The Sync Refresh Flag-Change Cascade

The only changes we can see for messages are flag changes. As noted above, we do clever things to only generate tasks when flags actually change.

  • sync_refresh: We do a UID SEARCH UID {UIDs we know about} in order to infer deletion.
  • sync_refresh: We notice the UIDs with flag changes. From this we know the umid's. We do a batch read of these umid's from the name map to get their message id's so that we can bin them by conversation. We generate sync_conv tasks where we provide the updated flags to the sync_conv task.
  • sync_conv: Loads all of its messages, applies the flag changes to the impacted messages, runs its churn, and saves back the updated conversation and messages.

Merges

Conversation merges happen automatically as a result of messages that only provide in-reply-to headers so we only know the message directly replied to. Or clients that otherwise truncate the references headers. In the future merges might also be triggered by explicit user action or as a result of a follow-on daemon process that is sufficiently expensive that it can't run as part of the main sync logic.

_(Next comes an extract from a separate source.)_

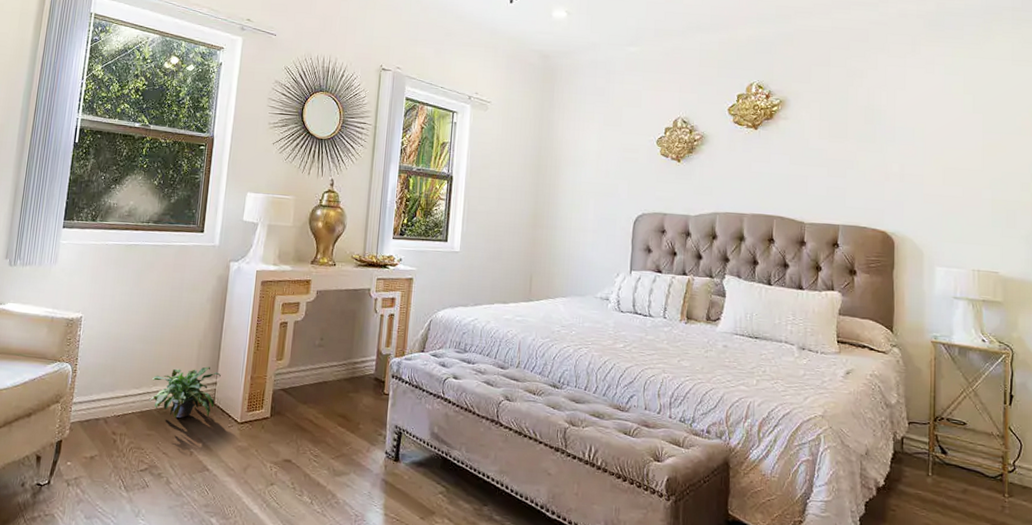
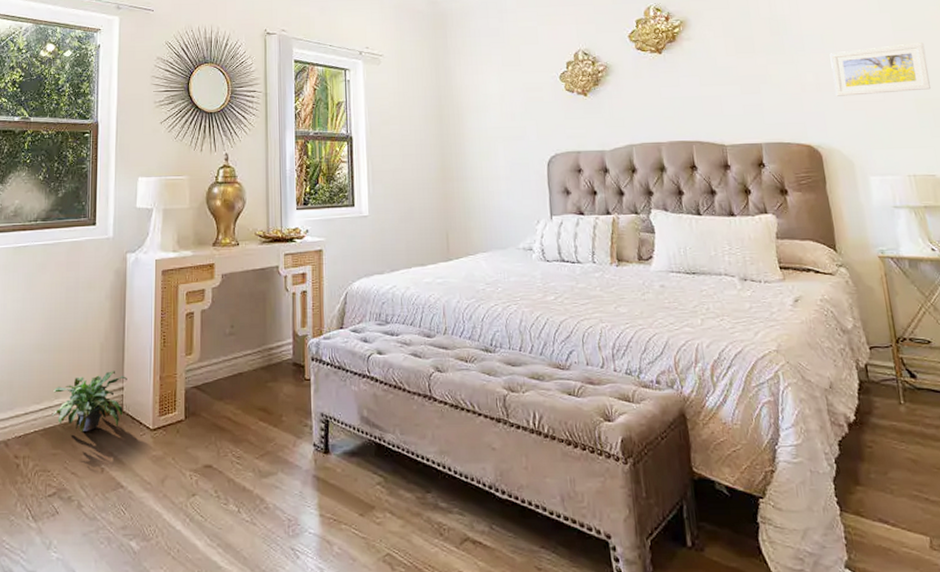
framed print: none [917,145,1010,192] -> present [830,42,931,96]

The sync_merge task takes a list of message-id headers that are all believed to belong to the same conversation. It issues a request against headerIdMap, gathers all the results, then arbitrarily picks the new consolidated conversationId. It transforms the messageId's of the impacted messages, resulting in database changes:

  • The now-merged conversations and their messages appear to be deleted.
  • The now-merged messages appear newly added to the target conversation.
  • The headerIdMap entries get updated
  • The umidMap entries get updated

Compensating for moves by other clients

As noted in the sync cascade, when we see a new message, it's possible for us to realize that we basically already know about this message. But we don't do that right now.

Code Reuse with POP3

Although POP3 sync is absolutely dissimilar, we are able to reuse the bulk of our conversation logic by creating mixins that both we and POP3 reuse. ActiveSync would reuse this too if we could actually get references/in-reply-to headers for messages.

Other Operations

Moves

The planning operation is straightforward: we just update the folderId location of the message.

We do implement this as a complex task with the marker keyed by the umid so that even if a user goes crazy moving a message between folders while offline, we only ever track the intended final folder for it to live in. However, we don't implement any batching for initial simplicity reasons and the knowledge that this will be sufficiently rare enough and to isolate failures.

So the execute step knows the umid of the source message and the desired target folderId. We read the umidMap entry for the umid to determine its current location, go in that folder, then perform the move, and get the new UID back. We also load the sync state for the source and target folders and update their uid/umid and maps.